At the start, they seem to be an intimidatory, pursuing phalanx, seen through the nervy, bespectacled eyes of Alexander Arsentyev's fabulously conflicted Duke who, evidently undergoing some personal crisis, bottles out of power and hands over the reins of reform to the zealous Angelo (Andrei Kuzichev).

This disparate troupe then whirls the Duke around with dream-like fluidity from location to location when he returns, disguised as a friar, to observe the vicious, exploitative behaviour of his seemingly incorruptible deputy. He witnesses things that are a quite worse than his neurotic imaginings.

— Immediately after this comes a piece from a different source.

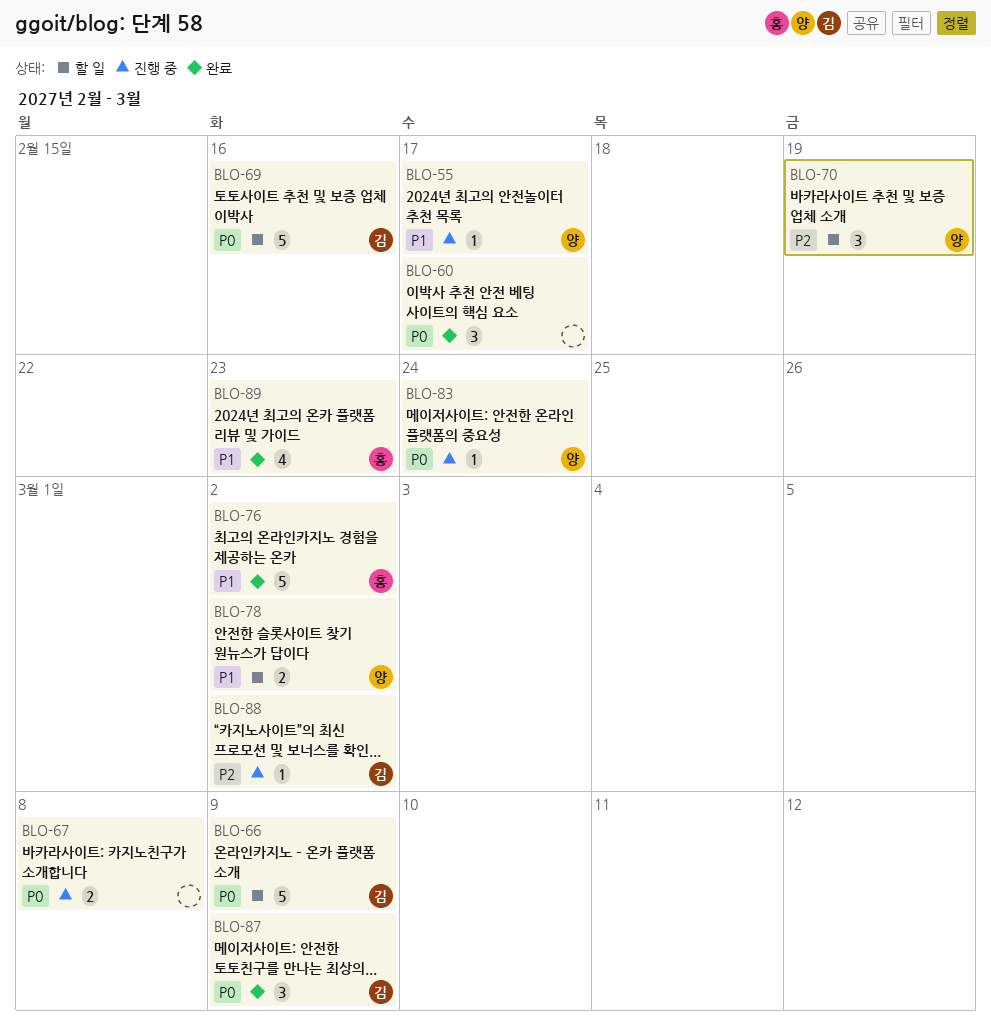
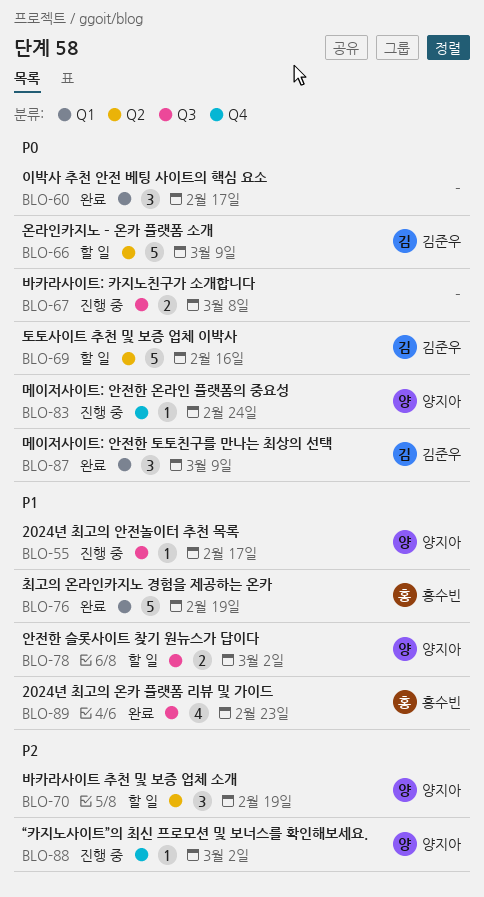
BLO-76, due: Mar 2 -> Feb 19
BLO-88, owner: 김준우 -> 양지아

The bare, brilliant suddenness of the staging – its dynamism and diagrammatic lucidity – releases a pungently fresh force from features of the play to which we have become calloused. We tend these days to make too light of the horror of what is demanded of novice-nun Isabella (to save her brother's life by having sex with Angelo). But here there's a truly disgusting, low-key creepiness to the way Kuzichev's excellent Angelo, a nerdy pen-pushing apparatchik whose rampancy otherwise finds its outlet in paper-work, stares between her legs and angles to rape Anna Khalilulina's superbly impassioned Isabella in his dreary office.

And it's a terrible moment when the desperate Claudio (Petr Rykov) has to be hoisted by the chorus away from violating his sister because of her insistence on Christian virtue.

Equally admirable is the chutzpah with which the production conveys that the disguised Duke is very far from in control of the scenario he affects to be masterminding and there's a wonderfully squashed bravura to the way he tries to make political capital out of the “happy ending” he has concocted. Donnellan engineers a terrifically comic sense of a thread being snapped when the Duke's hand-to-mouth stratagems fail to kick in.

Face-savingly, the whole show goes into waltz-time, a flagrantly ersatz form of order, idiotically/plangently underscored by Claudio's double-bass. Then there's the fact that the noisy crowd don't quite respond as the returned Duke would ideally like. The dance partners jib at his over-neat choreographic designs. With a red carpet rolled out and microphones positioned, he tries to milk the (recorded) acclaim, but here it just seems like another abuse of power.

The great virtue of this production is that it combines a solar plexus punch with real, thought-provoking finesse about the issues. If , by any chance, you are a Cheek By Jowl virgin, it's the first of their shows to be live-streamed. Don't miss it on April 22nd.